Exercise instructions => Convert every line of text in the data below into a single numbered list, skipping any blank lines. Leave the pictures out of your answer.
*** Material for this task ***
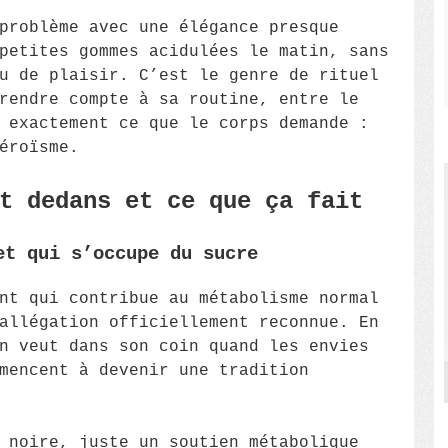
problème avec une élégance presque
petites gommes acidulées le matin, sans
u de plaisir. C’est le genre de rituel
rendre compte à sa routine, entre le
 exactement ce que le corps demande :
éroïsme.
t dedans et ce que ça fait
et qui s’occupe du sucre
nt qui contribue au métabolisme normal
allégation officiellement reconnue. En
n veut dans son coin quand les envies
mencent à devenir une tradition
 noire, juste un soutien métabolique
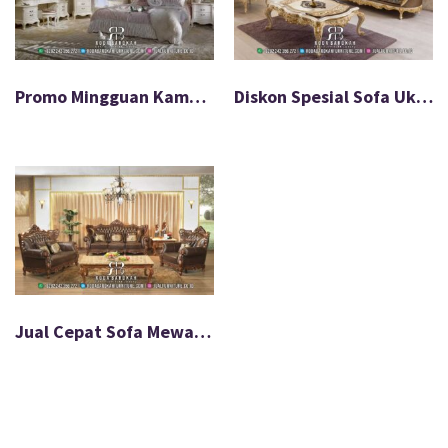
Promo Mingguan Kamar Tidur Mewah Paling Laku FS-585
Diskon Spesial Sofa Ukir Mewah Nyaman Dipakai FS-591
Jual Cepat Sofa Mewah Jepara Model Terbaru FS-592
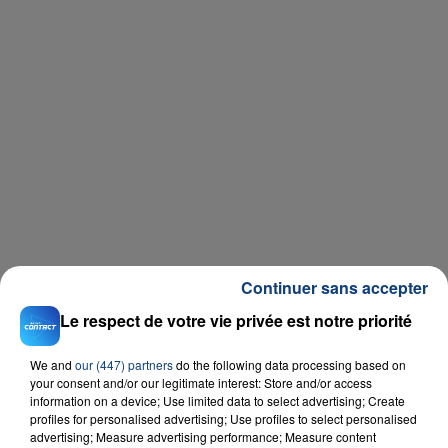
Continuer sans accepter
Le respect de votre vie privée est notre priorité
We and
our (447) partners
do the following data processing based on
your consent and/or our legitimate interest: Store and/or access
information on a device; Use limited data to select advertising; Create
profiles for personalised advertising; Use profiles to select personalised
advertising; Measure advertising performance; Measure content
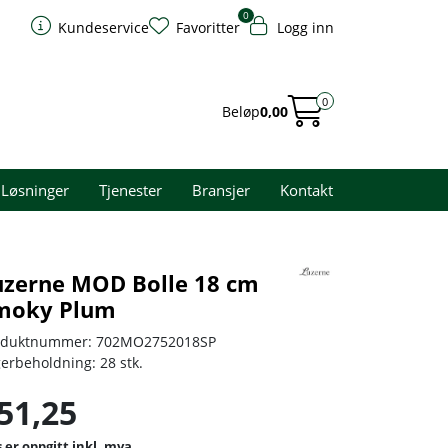
0
Kundeservice
Favoritter
Logg inn
0
Beløp
0,00
Løsninger
Tjenester
Bransjer
Kontakt
uzerne MOD Bolle 18 cm
moky Plum
oduktnummer:
702MO2752018SP
gerbeholdning:
28 stk.
51,25
inkl. mva.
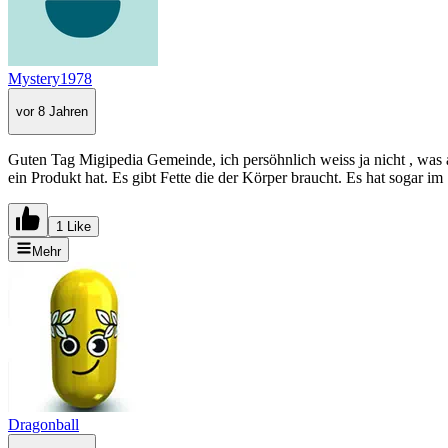
Mystery1978
vor 8 Jahren
Guten Tag Migipedia Gemeinde, ich persöhnlich weiss ja nicht , was
ein Produkt hat. Es gibt Fette die der Körper braucht. Es hat sogar
1 Like
Mehr
Dragonball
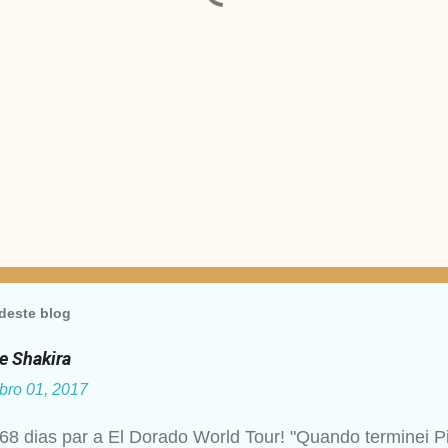
deste blog
de Shakira
bro 01, 2017
68 dias par a El Dorado World Tour! "Quando terminei P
***
Result of this task =>
1. problème avec une élégance presque
2. petites gommes acidulées le matin, sans
3. u de plaisir. C’est le genre de rituel
4. rendre compte à sa routine, entre le
5.  exactement ce que le corps demande :
6. éroïsme.
7. t dedans et ce que ça fait
8. et qui s’occupe du sucre
9. nt qui contribue au métabolisme normal
10. allégation officiellement reconnue. En
11. n veut dans son coin quand les envies
12. mencent à devenir une tradition
13.  noire, juste un soutien métabolique
14. Promo Mingguan Kamar Tidur Mewah Paling Laku FS-585
15. Diskon Spesial Sofa Ukir Mewah Nyaman Dipakai FS-591
16. Jual Cepat Sofa Mewah Jepara Model Terbaru FS-592
17. Continuer sans accepter
18. Le respect de votre vie privée est notre priorité
19. We and
20. our (447) partners
21. do the following data processing based on
22. your consent and/or our legitimate interest: Store and/or access
23. information on a device; Use limited data to select advertising; Create
24. profiles for personalised advertising; Use profiles to select personalised
25. advertising; Measure advertising performance; Measure content
26. 0
27. Kundeservice
28. Favoritter
29. Logg inn
30. 0
31. Beløp
32. 0,00
33. Løsninger
34. Tjenester
35. Bransjer
36. Kontakt
37. uzerne MOD Bolle 18 cm
38. moky Plum
39. oduktnummer:
40. 702MO2752018SP
41. gerbeholdning:
42. 28 stk.
43. 51,25
44. inkl. mva.
45. Mystery1978
46. vor 8 Jahren
47. Guten Tag Migipedia Gemeinde, ich persöhnlich weiss ja nicht , was
48. ein Produkt hat. Es gibt Fette die der Körper braucht. Es hat sogar
49. 1 Like
50. Mehr
51. Dragonball
52. deste blog
53. de Shakira
54. bro 01, 2017
55. 68 dias par a El Dorado World Tour! "Quando terminei P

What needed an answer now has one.